If the RIAA is truly acting as an agent for and in behalf of these musicians and seeking compensation directly for them in terms of violating the copyright of these genuine artists, I would completely agree with your statement you have made. I do not condone Jammie, but at the same time I question the legal standing of the RIAA, who only represents the record labels... and even that indirectly. A class-action lawsuit (which this court case seems to fit the rough definition of one... the class being defined as the musicians whose music was distributed illegally by Jammie) in any other industry would be considering these settlement terms to be unconscionable and unconstitutional just from the standpoint that those "harmed" have not been fairly compensated at all. It would be like an ACLU lawsuit where the lawyers kept 100% of the settlement.
All this said, there should be some mechanism in place where an ordinary musician can actually make some kind of financial compensation for electronic distribution of their music. From nearly everything I've read regarding the current state of the music industry, this mechanism simply is not in place at all, so there is little incentive for new and emerging musicians to really care about the RIAA cartel. By far the worst thing a new musician can do is sign a contract with an RIAA company, except for the hope that you can eventually hit the major leagues of the top musicians. But don't expect the label to assist you in that journey.

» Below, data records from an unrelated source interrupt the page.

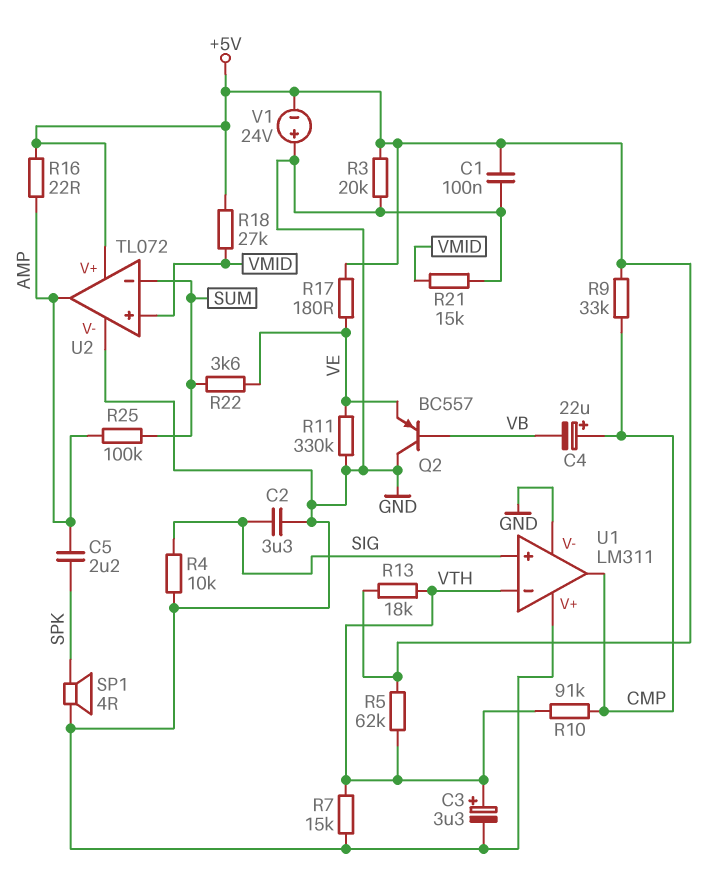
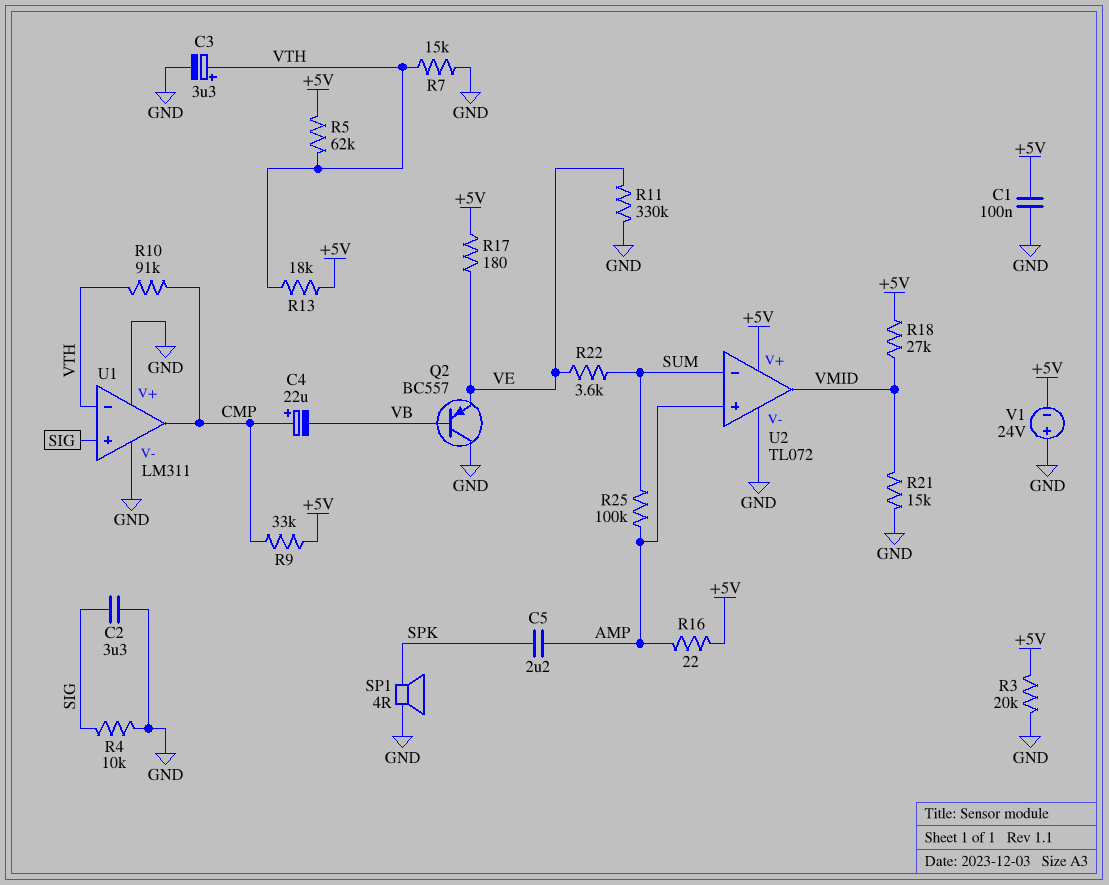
U2 pin in+: VMID -> AMP
U2 pin out: AMP -> VMID

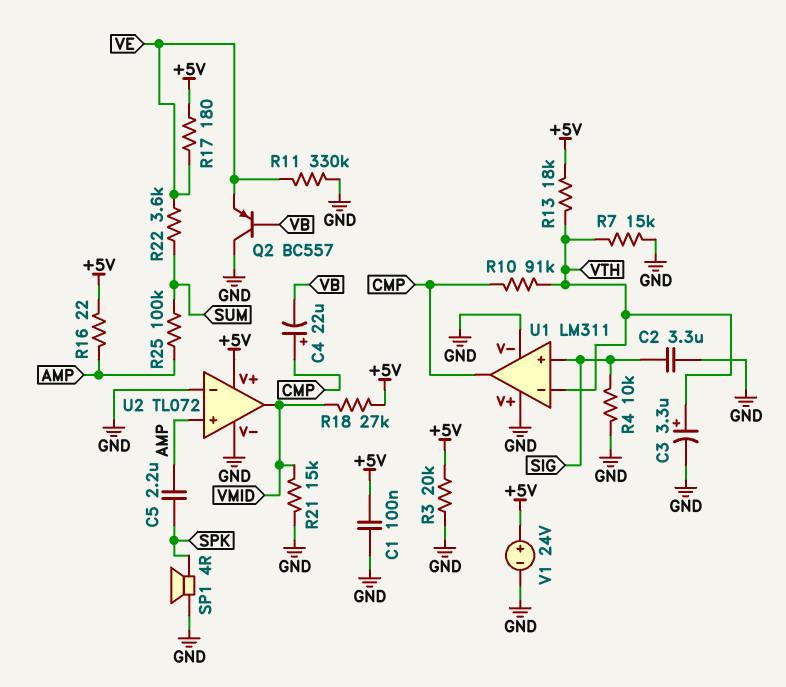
R5: 62k (+5V, VTH) -> none
R9: 33k (+5V, CMP) -> none
U2 pin in-: SUM -> GND
V1: 24V (plus GND, minus +5V) -> 24V (plus +5V, minus GND)

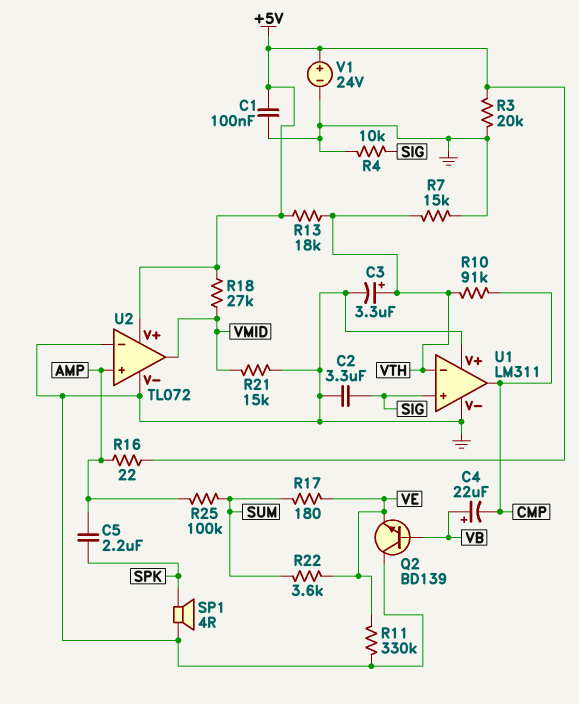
C4: 22uF (plus CMP, minus VB) -> 22uF (plus VB, minus CMP)
Q2: PNP BC557 (B VB, C GND, E VE) -> NPN BD139 (B VB, C GND, E VE)
R17: 180 (+5V, VE) -> 180 (SUM, VE)

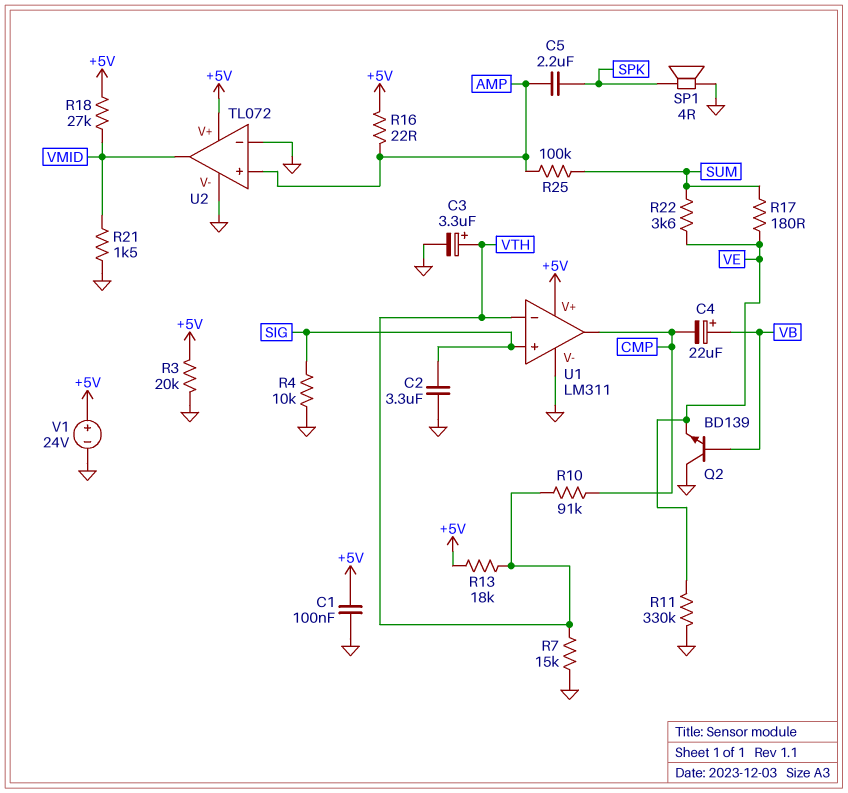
R21: 15k (GND, VMID) -> 1.5k (GND, VMID)
U1 pin V+: GND -> +5V

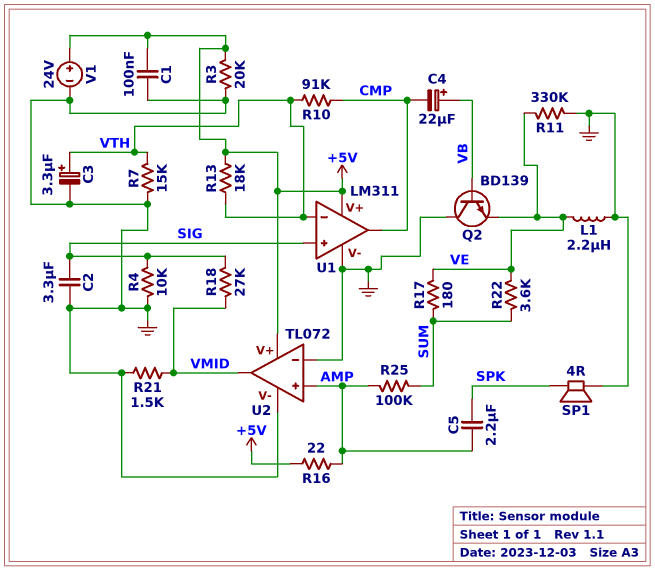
L1: none -> 2.2uH (GND, VE)
R18: 27k (+5V, VMID) -> 27k (SIG, VMID)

American Idol, Pop Idol, and other similar music competition are a symptom of an industry falling apart: The system is so rigid and unable to be able to find new talent that they have to go through gimicks like a national talent search. For every Ruben Stoddard and Kelly Clarkston that has been found by the major labels, hundreds of otherwise good musicians were passed over and thrown overboard, many of whom could have earned a professional wage to perform music, even if it wasn't necessarily living life as millionaires. It is this level of talent that the current RIAA system has completely failed.